I posted a play in Book suggestions and found I can post it here too.

[PLAY] The Wonder-Working Magician by Pedro Calderón de la Barca 1637

https://en.wikipedia.org/wiki/Pedro_Calder%C3%B3n_de_la_Barca

http://www.gutenberg.org/ebooks/6372


The second drama in this volume, "The Wonderful Magician", is perhaps better known to poetical students in England than even the first, from the spirited fragment Shelley has left us in his "Scenes from Calderon." The preoccupation of a subject by a great master throws immense difficulties in the way of any one who ventures to follow in the same path: but as Shelley allowed himself great licence in his versification, and either from carelessness or an imperfect knowledge of Spanish is occasionally unfaithful to the meaning of his author, it may be hoped in my own version that strict fidelity both as to the form as well as substance of the original may be some compensation for the absence of those higher poetical harmonies to which many of my readers will have been accustomed.

"El Magico Prodigioso" appeared for the first time in the same volume as "La Vida es Sueno", prepared for publication in 1635 by Don Joseph Calderon.

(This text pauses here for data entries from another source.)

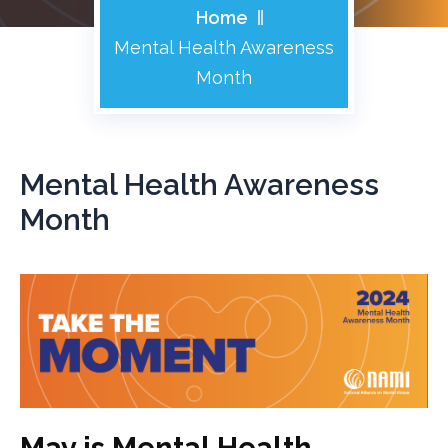
Home
Mental Health Awareness
Month
Mental Health Awareness
Month
May is Mental Health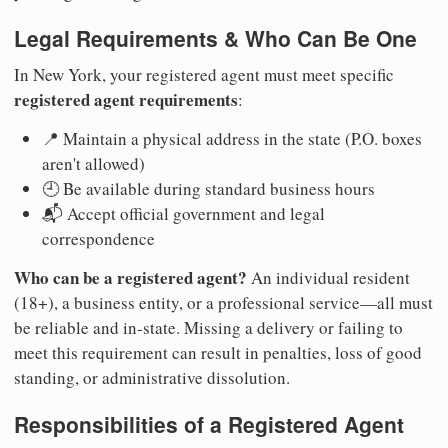
Legal Requirements & Who Can Be One
In New York, your registered agent must meet specific
registered agent requirements
:
📍 Maintain a physical address in the state (P.O. boxes
aren't allowed)
🕘 Be available during standard business hours
📬 Accept official government and legal
correspondence
Who can be a registered agent?
An individual resident
(18+), a business entity, or a professional service—all must
be reliable and in-state. Missing a delivery or failing to
meet this requirement can result in penalties, loss of good
standing, or administrative dissolution.
Responsibilities of a Registered Agent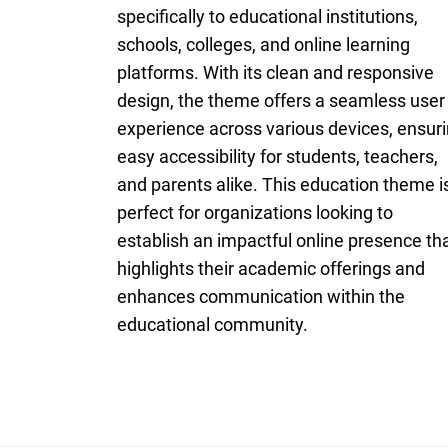
specifically to educational institutions,
schools, colleges, and online learning
platforms. With its clean and responsive
design, the theme offers a seamless user
experience across various devices, ensur
easy accessibility for students, teachers,
and parents alike. This education theme i
perfect for organizations looking to
establish an impactful online presence th
highlights their academic offerings and
enhances communication within the
educational community.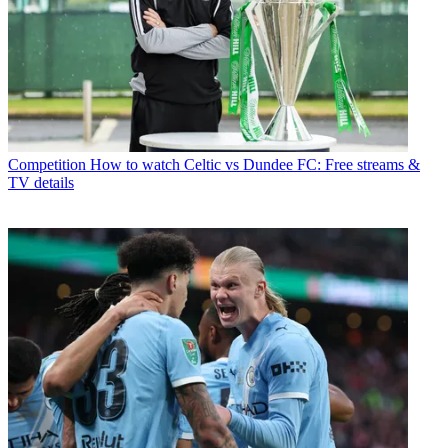
Competition
How to watch Celtic vs Dundee FC: Free streams &
TV details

The translation is comprised in the same number of lines as the original, and all the preceding remarks on "Life is a Dream", whether in reference to the period of the first publication of the drama in Spain, or the principles I kept in view while attempting this version may be applied to it. As in the Case of "Life is a Dream", "The Wonderful Magician" has previously been translated entire by an English writer, ("Justina", by J.H. 1848); but as Archbishop Trench truly observes, "the writer did not possess that command of the resources of the English language, which none more than Calderon requires."